VISTOS los anteriores preceptos y los demás de general aplicación,
Fallo
DESESTIMAMOS el recurso de suplicación interpuesto por DON Gerardo contra la sentencia de fecha 5 de noviembre de 2019, dictada en autos número 140/2019, seguidos ante el Juzgado de lo Social número 1 de Badajoz, a instancias del recurrente frente al INSTITUTO NACIONAL DE LA SEGURIDAD SOCIAL, TESORERÍA GENERAL DE LA SEGURIDAD SOCIAL, MUTUA ASEPEYO y la empresa 'FRANCISCO JAVIER TENA SÁNCHEZ' y, en consecuencia, confirmamos la sentencia recurrida.Incorpórese el original de esta sentencia, por su orden, al Libro de Sentencias de esta sala.
MODO DE IMPUGNACIÓN: Se hace saber a las partes que contra esta sentencia cabe interponer recurso de casación para la unificación de doctrina que ha de prepararse mediante escrito presentado ante esta Sala de lo Social dentro del improrrogable plazo de diez días hábiles inmediatos siguientes a la fecha de notificación de esta sentencia.
Si el recurrente no tuviere la condición de trabajador o beneficiario del régimen público de la Seguridad Social o beneficio de asistencia jurídica gratuita, deberá consignar la cantidad de 600 euros, en concepto de depósito para recurrir, en la cuenta expediente de este Tribunal en SANTANDER Nº 1131 0000 66011520, debiendo indicar en el campo concepto, la palabra 'recurso', seguida del código '35 Social-Casación'. Si el ingreso se hace mediante transferencia bancaria deberá incluir tras la cuenta genérica proporcionada para este fin por la entidad ES55 0049 3569 9200 0500 1274, en el campo 'observaciones o concepto' en bloque los 16 dígitos de la cuenta expediente, y separado por un espacio 'recurso 35 Social-Casación'.
La Consignación en metálico del importe de la condena eventualmente impuesta deberá ingresarse en la misma cuenta.
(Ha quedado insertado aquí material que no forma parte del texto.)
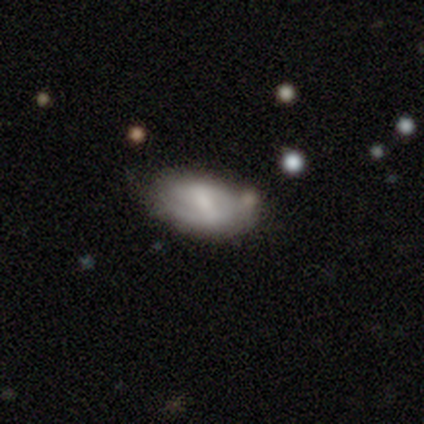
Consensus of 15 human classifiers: Smooth or featured? featured or disk (67%)
Edge-on disk? no (100%)
Bar? weak (50%)
Spiral arms? yes (70%)
Spiral winding? medium (43%)
Spiral arm count? 2 (57%)
Bulge size? small (50%)
Merging? none (43%)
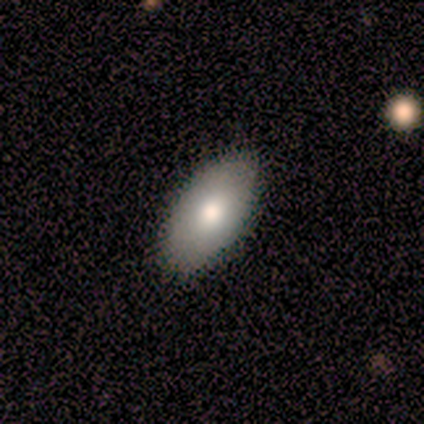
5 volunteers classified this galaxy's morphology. Smooth or featured?
  - smooth: 100% *
  - featured or disk: 0%
  - star or artifact: 0%
How rounded?
  - in between: 100% *
  - round: 0%
  - cigar-shaped: 0%
Merging?
  - none: 100% *
  - minor disturbance: 0%
  - major disturbance: 0%
  - merger: 0%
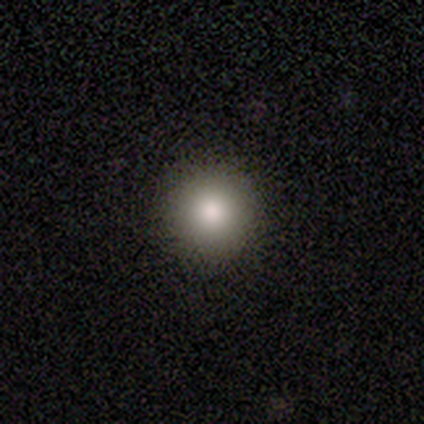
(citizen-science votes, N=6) A smooth galaxy with no disk features (100%) that is round (100%).

Vote fractions:
- Smooth or featured? smooth: 100% / featured or disk: 0% / star or artifact: 0%
- How rounded? round: 100% / in between: 0% / cigar-shaped: 0%
- Merging? none: 83% / minor disturbance: 17% / major disturbance: 0% / merger: 0%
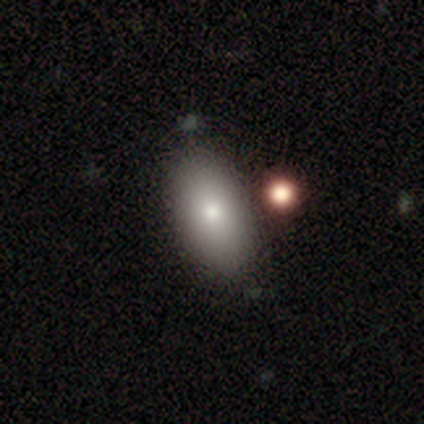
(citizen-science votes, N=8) Volunteers were most divided on "smooth or featured": smooth: 62%, featured or disk: 38%, star or artifact: 0%. More confident: how rounded — in between (100%); merging — none (88%).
Si efectuare diversos pagos en la misma cuenta deberá especificar un ingreso por cada concepto, incluso si obedecen a otros recursos de la misma o distinta clase indicando en el campo de observaciones la fecha de la resolución recurrida utilizando el formato dd/mm/aaaa. Quedan exentos de su abono en todo caso, el Ministerio Fiscal, el Estado, las Comunidades Autónomas, las Entidades locales y los Organismos Autónomos dependientes de ellos.
Expídanse certificaciones de esta sentencia para su unión a la pieza separada o rollo de suplicación, que se archivará en este Tribunal, y a los autos principales.
Notifíquese la presente sentencia a las partes y a la Fiscalía de este Tribunal Superior de Justicia.
Una vez adquiera firmeza la presente sentencia, devuélvanse los autos originales, para su debida ejecución, al Juzgado de lo Social de su procedencia, dejando de ello debida nota en los Libros de esta Sala.
Así, por esta nuestra sentencia, lo pronunciamos, mandamos y firmamos.
PUBLICACIÓN En el día de su fecha fue publicada la anterior sentencia. Doy fe.